Mas, em um mundo cada vez mais totalizado,  o vigor da  conexão online  reposiciona poderes. Estima-se que bilhões de pessoas e instituições estejam interligados via web. Estamos vivendo conectados em um ciberespaço que nada tem a ver com as condições da realidade fundeada que habitamos presencialmente com sua perspectiva de percepção

O ciberespaço tem novo contorno  permitindo representar de modo estético  a diversidade de emoções e sentimentos que ele suscita no homem. É uma perspectiva livre de qualquer referência anterior carregada de profunda vivência pessoal podendo suscitar em outros um desejo de prolongamento ou renovação continua.

O linguagear [1] dos conectados nesta realidade não é padronizado, pois  é uma coordenação de condutas e opera em comunidades de convivencia. Estas trocas de enunciados induzem para uma possível finalização, com afetividade organizacional, mais que atendem a um poder central. Assim os poderes se reposicionam na nova conduta dos receptores ao receber os discursos tradicionais.

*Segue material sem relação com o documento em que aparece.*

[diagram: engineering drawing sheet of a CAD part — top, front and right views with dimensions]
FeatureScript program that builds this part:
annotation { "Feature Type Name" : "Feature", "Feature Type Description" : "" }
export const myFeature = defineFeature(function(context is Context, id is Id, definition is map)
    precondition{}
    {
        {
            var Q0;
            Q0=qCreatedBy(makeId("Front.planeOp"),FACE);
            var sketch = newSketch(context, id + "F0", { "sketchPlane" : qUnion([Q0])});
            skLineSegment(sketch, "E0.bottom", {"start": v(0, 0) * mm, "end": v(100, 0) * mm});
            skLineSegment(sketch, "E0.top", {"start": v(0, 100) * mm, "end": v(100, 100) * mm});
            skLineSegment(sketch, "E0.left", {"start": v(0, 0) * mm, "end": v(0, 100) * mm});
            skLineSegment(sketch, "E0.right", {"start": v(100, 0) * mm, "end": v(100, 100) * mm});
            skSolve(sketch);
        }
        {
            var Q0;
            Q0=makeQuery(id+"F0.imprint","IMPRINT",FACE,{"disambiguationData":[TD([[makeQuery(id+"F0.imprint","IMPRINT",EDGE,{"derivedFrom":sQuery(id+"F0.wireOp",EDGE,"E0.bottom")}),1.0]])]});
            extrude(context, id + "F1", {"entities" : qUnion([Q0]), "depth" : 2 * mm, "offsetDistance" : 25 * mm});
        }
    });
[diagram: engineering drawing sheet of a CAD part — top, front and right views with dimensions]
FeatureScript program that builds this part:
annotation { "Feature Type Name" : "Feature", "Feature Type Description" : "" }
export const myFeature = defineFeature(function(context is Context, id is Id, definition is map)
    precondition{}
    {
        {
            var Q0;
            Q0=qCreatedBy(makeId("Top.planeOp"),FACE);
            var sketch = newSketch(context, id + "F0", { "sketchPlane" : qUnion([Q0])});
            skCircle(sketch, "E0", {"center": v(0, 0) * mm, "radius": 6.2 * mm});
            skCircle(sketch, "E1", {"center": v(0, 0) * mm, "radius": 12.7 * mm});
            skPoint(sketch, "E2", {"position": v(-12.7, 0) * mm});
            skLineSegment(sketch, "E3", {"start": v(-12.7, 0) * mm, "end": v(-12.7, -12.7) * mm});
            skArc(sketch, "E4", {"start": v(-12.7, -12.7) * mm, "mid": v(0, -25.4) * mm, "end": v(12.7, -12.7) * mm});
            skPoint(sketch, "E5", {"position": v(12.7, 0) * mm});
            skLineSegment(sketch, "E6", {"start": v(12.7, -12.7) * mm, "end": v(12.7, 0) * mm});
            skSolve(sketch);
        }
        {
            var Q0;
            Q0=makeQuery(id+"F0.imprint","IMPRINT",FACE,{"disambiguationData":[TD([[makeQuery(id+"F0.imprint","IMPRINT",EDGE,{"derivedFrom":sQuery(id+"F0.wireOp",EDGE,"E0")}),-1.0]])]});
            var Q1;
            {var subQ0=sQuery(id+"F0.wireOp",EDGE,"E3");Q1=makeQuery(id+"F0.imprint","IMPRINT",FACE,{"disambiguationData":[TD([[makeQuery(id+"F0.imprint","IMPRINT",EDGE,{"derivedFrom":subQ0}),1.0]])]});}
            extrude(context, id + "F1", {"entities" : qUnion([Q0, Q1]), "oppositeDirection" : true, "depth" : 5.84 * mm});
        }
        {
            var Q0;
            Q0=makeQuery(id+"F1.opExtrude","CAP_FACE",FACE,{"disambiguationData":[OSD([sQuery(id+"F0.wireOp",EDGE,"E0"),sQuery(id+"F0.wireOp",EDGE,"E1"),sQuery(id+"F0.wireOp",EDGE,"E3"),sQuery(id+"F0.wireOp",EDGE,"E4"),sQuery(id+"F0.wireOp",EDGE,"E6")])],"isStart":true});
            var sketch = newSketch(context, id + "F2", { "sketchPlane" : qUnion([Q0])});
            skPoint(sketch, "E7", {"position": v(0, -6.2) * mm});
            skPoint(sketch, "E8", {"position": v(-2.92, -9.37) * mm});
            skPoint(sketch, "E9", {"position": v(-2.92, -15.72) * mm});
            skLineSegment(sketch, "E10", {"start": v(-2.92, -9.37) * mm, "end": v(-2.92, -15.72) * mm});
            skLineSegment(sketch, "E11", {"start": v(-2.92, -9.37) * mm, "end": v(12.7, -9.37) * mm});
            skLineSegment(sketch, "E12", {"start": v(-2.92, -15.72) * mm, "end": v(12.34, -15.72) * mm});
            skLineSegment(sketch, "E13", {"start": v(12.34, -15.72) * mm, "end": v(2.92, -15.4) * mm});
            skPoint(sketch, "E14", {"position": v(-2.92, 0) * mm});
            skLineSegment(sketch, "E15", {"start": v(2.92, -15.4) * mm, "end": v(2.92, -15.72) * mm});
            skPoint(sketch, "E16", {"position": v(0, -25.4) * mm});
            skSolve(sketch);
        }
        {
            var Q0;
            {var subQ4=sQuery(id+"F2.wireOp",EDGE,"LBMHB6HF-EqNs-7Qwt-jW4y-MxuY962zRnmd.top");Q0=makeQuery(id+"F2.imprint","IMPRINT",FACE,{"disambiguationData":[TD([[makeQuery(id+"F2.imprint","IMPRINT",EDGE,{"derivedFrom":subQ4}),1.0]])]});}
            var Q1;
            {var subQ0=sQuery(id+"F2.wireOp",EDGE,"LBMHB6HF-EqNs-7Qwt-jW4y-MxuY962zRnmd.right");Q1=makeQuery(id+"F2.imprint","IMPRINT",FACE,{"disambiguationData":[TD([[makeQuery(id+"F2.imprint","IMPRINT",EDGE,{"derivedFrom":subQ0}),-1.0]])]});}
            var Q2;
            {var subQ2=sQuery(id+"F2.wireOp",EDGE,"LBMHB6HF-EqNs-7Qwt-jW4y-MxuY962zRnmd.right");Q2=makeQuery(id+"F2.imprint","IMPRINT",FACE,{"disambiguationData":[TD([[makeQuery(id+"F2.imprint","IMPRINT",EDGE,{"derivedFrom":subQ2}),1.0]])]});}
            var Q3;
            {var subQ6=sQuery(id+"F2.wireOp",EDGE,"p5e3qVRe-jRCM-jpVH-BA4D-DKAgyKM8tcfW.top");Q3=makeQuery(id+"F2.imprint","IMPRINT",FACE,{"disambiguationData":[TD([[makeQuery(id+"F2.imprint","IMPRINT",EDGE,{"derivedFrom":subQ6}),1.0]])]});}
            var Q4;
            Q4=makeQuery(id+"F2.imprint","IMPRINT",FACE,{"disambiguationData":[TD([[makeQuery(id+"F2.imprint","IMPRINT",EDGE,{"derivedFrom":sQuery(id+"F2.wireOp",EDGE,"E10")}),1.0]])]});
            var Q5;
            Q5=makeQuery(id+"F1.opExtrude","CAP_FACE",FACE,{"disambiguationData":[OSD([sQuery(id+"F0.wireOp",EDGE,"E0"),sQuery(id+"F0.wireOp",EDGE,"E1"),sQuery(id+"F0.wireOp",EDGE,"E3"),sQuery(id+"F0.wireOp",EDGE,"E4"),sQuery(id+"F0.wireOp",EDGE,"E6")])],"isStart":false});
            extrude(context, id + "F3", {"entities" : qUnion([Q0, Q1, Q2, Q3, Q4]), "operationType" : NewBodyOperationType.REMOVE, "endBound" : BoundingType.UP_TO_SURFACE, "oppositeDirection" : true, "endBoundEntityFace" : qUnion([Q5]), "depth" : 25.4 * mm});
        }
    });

Esta enunciação em conexão é um dialogo social livre e em réplica, um discurso interior que se exterioriza no espaço cibernético, mas que não existe fora de um contexto de troca entre seres humanos. A nova perspectiva mudará todos os discursos e suas formas de poder.  O estranhamento e a individualidade  dos discursos em convivência mostra a diferença e não o consenso. A sensação da percepção dos significados não é universal em sua condição e marca  a destruição do discurso tradicional pela situação instável de um linguageamento que coincide com um o estado emotivo do pensamento e que, ainda,  procura as palavras certas para finalizar o que quer dizer. [2]

Aldo de A Barreto

[1] “Como seres humanos, vivemos imersos em um fluir incessante de ações que Humberto Maturana chama de “linguagear”. A linguagem é usualmente entendida como a transmissão de informação simbólica. Mas, em seu trabalho,  Maturana deixa o conceito de informação completamente de fora; diz que os símbolos são secundários ao ato de linguagear que é uma coordenação de condutas. Então, o linguagear é um modo de viver caracteristicamente humano, no qual somos imersos.” Em  Vaz, M.N.  – O Linguagear é o modo de vida nos trabalhos humanos, Revista Ciência e Cultura da SBPC,  número 60,  especial 1, julho de 2008.

[2] Lyotard, Jean-François. The Differend: Phrases in Dispute. Minneapolis: University of Minnesota , USA 1988.